■ **Task goal**: Using the entries that follow, write out the line containing "X131445000Y-124635000D03*", the line containing "X150876000Y-84963000D03*", and every line between them, exactly and nothing else.

■ **Material to process**:
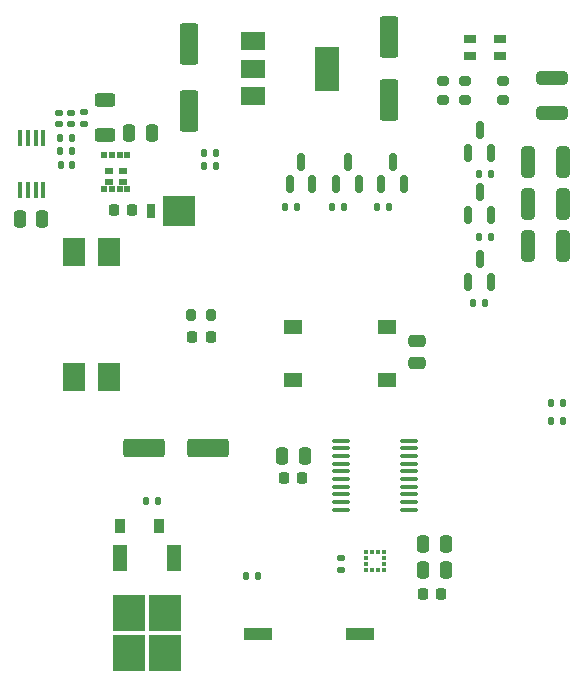
<source format=gtp>
%TF.GenerationSoftware,KiCad,Pcbnew,(6.0.1-0)*%
%TF.CreationDate,2022-04-18T21:10:33-05:00*%
%TF.ProjectId,tackle_sensor_hardware,7461636b-6c65-45f7-9365-6e736f725f68,rev?*%
%TF.SameCoordinates,Original*%
%TF.FileFunction,Paste,Top*%
%TF.FilePolarity,Positive*%
%FSLAX46Y46*%
G04 Gerber Fmt 4.6, Leading zero omitted, Abs format (unit mm)*
G04 Created by KiCad (PCBNEW (6.0.1-0)) date 2022-04-18 21:10:33*
%MOMM*%
%LPD*%
G01*
G04 APERTURE LIST*
G04 Aperture macros list*
%AMRoundRect*
0 Rectangle with rounded corners*
0 $1 Rounding radius*
0 $2 $3 $4 $5 $6 $7 $8 $9 X,Y pos of 4 corners*
0 Add a 4 corners polygon primitive as box body*
4,1,4,$2,$3,$4,$5,$6,$7,$8,$9,$2,$3,0*
0 Add four circle primitives for the rounded corners*
1,1,$1+$1,$2,$3*
1,1,$1+$1,$4,$5*
1,1,$1+$1,$6,$7*
1,1,$1+$1,$8,$9*
0 Add four rect primitives between the rounded corners*
20,1,$1+$1,$2,$3,$4,$5,0*
20,1,$1+$1,$4,$5,$6,$7,0*
20,1,$1+$1,$6,$7,$8,$9,0*
20,1,$1+$1,$8,$9,$2,$3,0*%
G04 Aperture macros list end*
%ADD10RoundRect,0.100000X-0.637500X-0.100000X0.637500X-0.100000X0.637500X0.100000X-0.637500X0.100000X0*%
%ADD11RoundRect,0.200000X-0.200000X-0.275000X0.200000X-0.275000X0.200000X0.275000X-0.200000X0.275000X0*%
%ADD12RoundRect,0.135000X-0.135000X-0.185000X0.135000X-0.185000X0.135000X0.185000X-0.135000X0.185000X0*%
%ADD13RoundRect,0.150000X0.150000X-0.587500X0.150000X0.587500X-0.150000X0.587500X-0.150000X-0.587500X0*%
%ADD14RoundRect,0.135000X0.135000X0.185000X-0.135000X0.185000X-0.135000X-0.185000X0.135000X-0.185000X0*%
%ADD15R,2.440000X1.120000*%
%ADD16R,0.450000X1.450000*%
%ADD17RoundRect,0.140000X0.170000X-0.140000X0.170000X0.140000X-0.170000X0.140000X-0.170000X-0.140000X0*%
%ADD18RoundRect,0.225000X-0.225000X-0.250000X0.225000X-0.250000X0.225000X0.250000X-0.225000X0.250000X0*%
%ADD19RoundRect,0.250000X-0.250000X-0.475000X0.250000X-0.475000X0.250000X0.475000X-0.250000X0.475000X0*%
%ADD20R,0.500000X0.630000*%
%ADD21R,0.738000X0.570000*%
%ADD22RoundRect,0.200000X-0.275000X0.200000X-0.275000X-0.200000X0.275000X-0.200000X0.275000X0.200000X0*%
%ADD23RoundRect,0.135000X0.185000X-0.135000X0.185000X0.135000X-0.185000X0.135000X-0.185000X-0.135000X0*%
%ADD24RoundRect,0.250000X0.250000X0.475000X-0.250000X0.475000X-0.250000X-0.475000X0.250000X-0.475000X0*%
%ADD25R,1.550000X1.300000*%
%ADD26R,0.350000X0.375000*%
%ADD27R,0.375000X0.350000*%
%ADD28RoundRect,0.250000X-0.312500X-1.075000X0.312500X-1.075000X0.312500X1.075000X-0.312500X1.075000X0*%
%ADD29RoundRect,0.225000X0.225000X0.250000X-0.225000X0.250000X-0.225000X-0.250000X0.225000X-0.250000X0*%
%ADD30RoundRect,0.135000X-0.185000X0.135000X-0.185000X-0.135000X0.185000X-0.135000X0.185000X0.135000X0*%
%ADD31R,1.955800X2.362200*%
%ADD32R,2.750000X3.050000*%
%ADD33R,1.200000X2.200000*%
%ADD34RoundRect,0.140000X-0.140000X-0.170000X0.140000X-0.170000X0.140000X0.170000X-0.140000X0.170000X0*%
%ADD35RoundRect,0.218750X0.218750X0.256250X-0.218750X0.256250X-0.218750X-0.256250X0.218750X-0.256250X0*%
%ADD36RoundRect,0.250000X0.625000X-0.312500X0.625000X0.312500X-0.625000X0.312500X-0.625000X-0.312500X0*%
%ADD37RoundRect,0.250000X0.550000X-1.500000X0.550000X1.500000X-0.550000X1.500000X-0.550000X-1.500000X0*%
%ADD38R,2.000000X1.500000*%
%ADD39R,2.000000X3.800000*%
%ADD40RoundRect,0.250000X-1.500000X-0.550000X1.500000X-0.550000X1.500000X0.550000X-1.500000X0.550000X0*%
%ADD41R,2.670000X2.540000*%
%ADD42R,0.762000X1.270000*%
%ADD43R,0.900000X1.200000*%
%ADD44RoundRect,0.250000X-1.075000X0.312500X-1.075000X-0.312500X1.075000X-0.312500X1.075000X0.312500X0*%
%ADD45RoundRect,0.250000X0.475000X-0.250000X0.475000X0.250000X-0.475000X0.250000X-0.475000X-0.250000X0*%
%ADD46R,1.000000X0.800000*%
G04 APERTURE END LIST*
D10*
%TO.C,U2*%
X149410500Y-106676000D03*
X149410500Y-107326000D03*
X149410500Y-107976000D03*
X149410500Y-108626000D03*
X149410500Y-109276000D03*
X149410500Y-109926000D03*
X149410500Y-110576000D03*
X149410500Y-111226000D03*
X149410500Y-111876000D03*
X149410500Y-112526000D03*
X155135500Y-112526000D03*
X155135500Y-111876000D03*
X155135500Y-111226000D03*
X155135500Y-110576000D03*
X155135500Y-109926000D03*
X155135500Y-109276000D03*
X155135500Y-108626000D03*
X155135500Y-107976000D03*
X155135500Y-107326000D03*
X155135500Y-106676000D03*
%TD*%
D11*
%TO.C,R19*%
X136716000Y-96012000D03*
X138366000Y-96012000D03*
%TD*%
D12*
%TO.C,R22*%
X167130000Y-103505000D03*
X168150000Y-103505000D03*
%TD*%
D13*
%TO.C,Q7*%
X145039000Y-84963000D03*
X146939000Y-84963000D03*
X145989000Y-83088000D03*
%TD*%
D14*
%TO.C,R7*%
X138815000Y-83439000D03*
X137795000Y-83439000D03*
%TD*%
D13*
%TO.C,Q3*%
X160152000Y-87551500D03*
X162052000Y-87551500D03*
X161102000Y-85676500D03*
%TD*%
D12*
%TO.C,R1*%
X132840000Y-111760000D03*
X133860000Y-111760000D03*
%TD*%
D15*
%TO.C,SW2*%
X142380000Y-123063000D03*
X150990000Y-123063000D03*
%TD*%
D13*
%TO.C,Q2*%
X160152000Y-82296000D03*
X162052000Y-82296000D03*
X161102000Y-80421000D03*
%TD*%
D16*
%TO.C,U3*%
X124165000Y-81071000D03*
X123515000Y-81071000D03*
X122865000Y-81071000D03*
X122215000Y-81071000D03*
X122215000Y-85471000D03*
X122865000Y-85471000D03*
X123515000Y-85471000D03*
X124165000Y-85471000D03*
%TD*%
D12*
%TO.C,R12*%
X148590000Y-86868000D03*
X149610000Y-86868000D03*
%TD*%
D17*
%TO.C,C7*%
X126492000Y-79883000D03*
X126492000Y-78923000D03*
%TD*%
D18*
%TO.C,C3*%
X156311000Y-119634000D03*
X157861000Y-119634000D03*
%TD*%
D19*
%TO.C,C2*%
X156342000Y-115443000D03*
X158242000Y-115443000D03*
%TD*%
D12*
%TO.C,R3*%
X125603000Y-81026000D03*
X126623000Y-81026000D03*
%TD*%
%TO.C,R16*%
X161032000Y-84074000D03*
X162052000Y-84074000D03*
%TD*%
D20*
%TO.C,Q9*%
X131272000Y-82507000D03*
X130632000Y-82507000D03*
X129972000Y-82507000D03*
X129332000Y-82507000D03*
X129972000Y-85387000D03*
D21*
X129692000Y-84807000D03*
D20*
X130632000Y-85387000D03*
X131272000Y-85387000D03*
D21*
X130912000Y-83857000D03*
X130912000Y-84807000D03*
X129692000Y-83857000D03*
D20*
X129332000Y-85387000D03*
%TD*%
D13*
%TO.C,Q5*%
X152786000Y-84963000D03*
X154686000Y-84963000D03*
X153736000Y-83088000D03*
%TD*%
D12*
%TO.C,R17*%
X161032000Y-89408000D03*
X162052000Y-89408000D03*
%TD*%
D22*
%TO.C,R11*%
X163068000Y-76200000D03*
X163068000Y-77850000D03*
%TD*%
D23*
%TO.C,R4*%
X127635000Y-78867000D03*
X127635000Y-79887000D03*
%TD*%
D24*
%TO.C,C15*%
X146299000Y-107950000D03*
X144399000Y-107950000D03*
%TD*%
D25*
%TO.C,SW1*%
X153289000Y-101528000D03*
X145329000Y-101528000D03*
X153289000Y-97028000D03*
X145329000Y-97028000D03*
%TD*%
D26*
%TO.C,U1*%
X153022500Y-116081500D03*
X152522500Y-116081500D03*
X152022500Y-116081500D03*
X151522500Y-116081500D03*
D27*
X151510000Y-116594000D03*
X151510000Y-117094000D03*
D26*
X151522500Y-117606500D03*
X152022500Y-117606500D03*
X152522500Y-117606500D03*
X153022500Y-117606500D03*
D27*
X153035000Y-117094000D03*
X153035000Y-116594000D03*
%TD*%
D28*
%TO.C,R18*%
X165223000Y-83058000D03*
X168148000Y-83058000D03*
%TD*%
D29*
%TO.C,C9*%
X131699000Y-87122000D03*
X130149000Y-87122000D03*
%TD*%
D28*
%TO.C,R23*%
X165223000Y-90170000D03*
X168148000Y-90170000D03*
%TD*%
D12*
%TO.C,R21*%
X167130000Y-105029000D03*
X168150000Y-105029000D03*
%TD*%
D19*
%TO.C,C11*%
X156342000Y-117602000D03*
X158242000Y-117602000D03*
%TD*%
D12*
%TO.C,R9*%
X141351000Y-118110000D03*
X142371000Y-118110000D03*
%TD*%
D30*
%TO.C,R2*%
X149352000Y-116582000D03*
X149352000Y-117602000D03*
%TD*%
D31*
%TO.C,T1*%
X129770000Y-90690700D03*
X126770000Y-90690700D03*
X126770000Y-101333300D03*
X129770000Y-101333300D03*
%TD*%
D12*
%TO.C,R24*%
X160524000Y-94996000D03*
X161544000Y-94996000D03*
%TD*%
%TO.C,R8*%
X137795000Y-82296000D03*
X138815000Y-82296000D03*
%TD*%
%TO.C,R14*%
X144653000Y-86868000D03*
X145673000Y-86868000D03*
%TD*%
%TO.C,R5*%
X125599000Y-82169000D03*
X126619000Y-82169000D03*
%TD*%
D32*
%TO.C,Q1*%
X134495000Y-124635000D03*
X131445000Y-121285000D03*
X131445000Y-124635000D03*
X134495000Y-121285000D03*
D33*
X135250000Y-116660000D03*
X130690000Y-116660000D03*
%TD*%
D17*
%TO.C,C6*%
X125476000Y-79883000D03*
X125476000Y-78923000D03*
%TD*%
D29*
%TO.C,C16*%
X146063000Y-109855000D03*
X144513000Y-109855000D03*
%TD*%
D22*
%TO.C,R13*%
X159893000Y-76200000D03*
X159893000Y-77850000D03*
%TD*%
D34*
%TO.C,C8*%
X125631000Y-83312000D03*
X126591000Y-83312000D03*
%TD*%
D28*
%TO.C,R20*%
X165223000Y-86614000D03*
X168148000Y-86614000D03*
%TD*%
D35*
%TO.C,D3*%
X138328500Y-97917000D03*
X136753500Y-97917000D03*
%TD*%
D36*
%TO.C,R6*%
X129413000Y-80772000D03*
X129413000Y-77847000D03*
%TD*%
D24*
%TO.C,C5*%
X124079000Y-87884000D03*
X122179000Y-87884000D03*
%TD*%
D37*
%TO.C,C10*%
X136525000Y-78740000D03*
X136525000Y-73140000D03*
%TD*%
D38*
%TO.C,U4*%
X141884000Y-72884000D03*
X141884000Y-75184000D03*
D39*
X148184000Y-75184000D03*
D38*
X141884000Y-77484000D03*
%TD*%
D13*
%TO.C,Q6*%
X148976000Y-84963000D03*
X150876000Y-84963000D03*
X149926000Y-83088000D03*
%TD*%
D24*
%TO.C,C12*%
X133350000Y-80645000D03*
X131450000Y-80645000D03*
%TD*%
D37*
%TO.C,C13*%
X153416000Y-77884000D03*
X153416000Y-72484000D03*
%TD*%
D40*
%TO.C,C4*%
X132715000Y-107315000D03*
X138115000Y-107315000D03*
%TD*%
D41*
%TO.C,D1*%
X135636000Y-87249000D03*
D42*
X133285000Y-87249000D03*
%TD*%
D12*
%TO.C,R10*%
X152400000Y-86868000D03*
X153420000Y-86868000D03*
%TD*%
D43*
%TO.C,D4*%
X130685000Y-113875000D03*
X133985000Y-113875000D03*
%TD*%
D22*
%TO.C,R15*%
X157988000Y-76201000D03*
X157988000Y-77851000D03*
%TD*%
D44*
%TO.C,F1*%
X167259000Y-76007500D03*
X167259000Y-78932500D03*
%TD*%
D13*
%TO.C,Q4*%
X160152000Y-93218000D03*
X162052000Y-93218000D03*
X161102000Y-91343000D03*
%TD*%
D45*
%TO.C,C1*%
X155829000Y-100137000D03*
X155829000Y-98237000D03*
%TD*%
D46*
%TO.C,D2*%
X162794000Y-74106000D03*
X162794000Y-72706000D03*
X160294000Y-72706000D03*
X160294000Y-74106000D03*
%TD*%
M02*

</source>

■ **Result of this exercise**:
X131445000Y-124635000D03*
X134495000Y-121285000D03*
D33*
X135250000Y-116660000D03*
X130690000Y-116660000D03*
%TD*%
D17*
%TO.C,C6*%
X125476000Y-79883000D03*
X125476000Y-78923000D03*
%TD*%
D29*
%TO.C,C16*%
X146063000Y-109855000D03*
X144513000Y-109855000D03*
%TD*%
D22*
%TO.C,R13*%
X159893000Y-76200000D03*
X159893000Y-77850000D03*
%TD*%
D34*
%TO.C,C8*%
X125631000Y-83312000D03*
X126591000Y-83312000D03*
%TD*%
D28*
%TO.C,R20*%
X165223000Y-86614000D03*
X168148000Y-86614000D03*
%TD*%
D35*
%TO.C,D3*%
X138328500Y-97917000D03*
X136753500Y-97917000D03*
%TD*%
D36*
%TO.C,R6*%
X129413000Y-80772000D03*
X129413000Y-77847000D03*
%TD*%
D24*
%TO.C,C5*%
X124079000Y-87884000D03*
X122179000Y-87884000D03*
%TD*%
D37*
%TO.C,C10*%
X136525000Y-78740000D03*
X136525000Y-73140000D03*
%TD*%
D38*
%TO.C,U4*%
X141884000Y-72884000D03*
X141884000Y-75184000D03*
D39*
X148184000Y-75184000D03*
D38*
X141884000Y-77484000D03*
%TD*%
D13*
%TO.C,Q6*%
X148976000Y-84963000D03*
X150876000Y-84963000D03*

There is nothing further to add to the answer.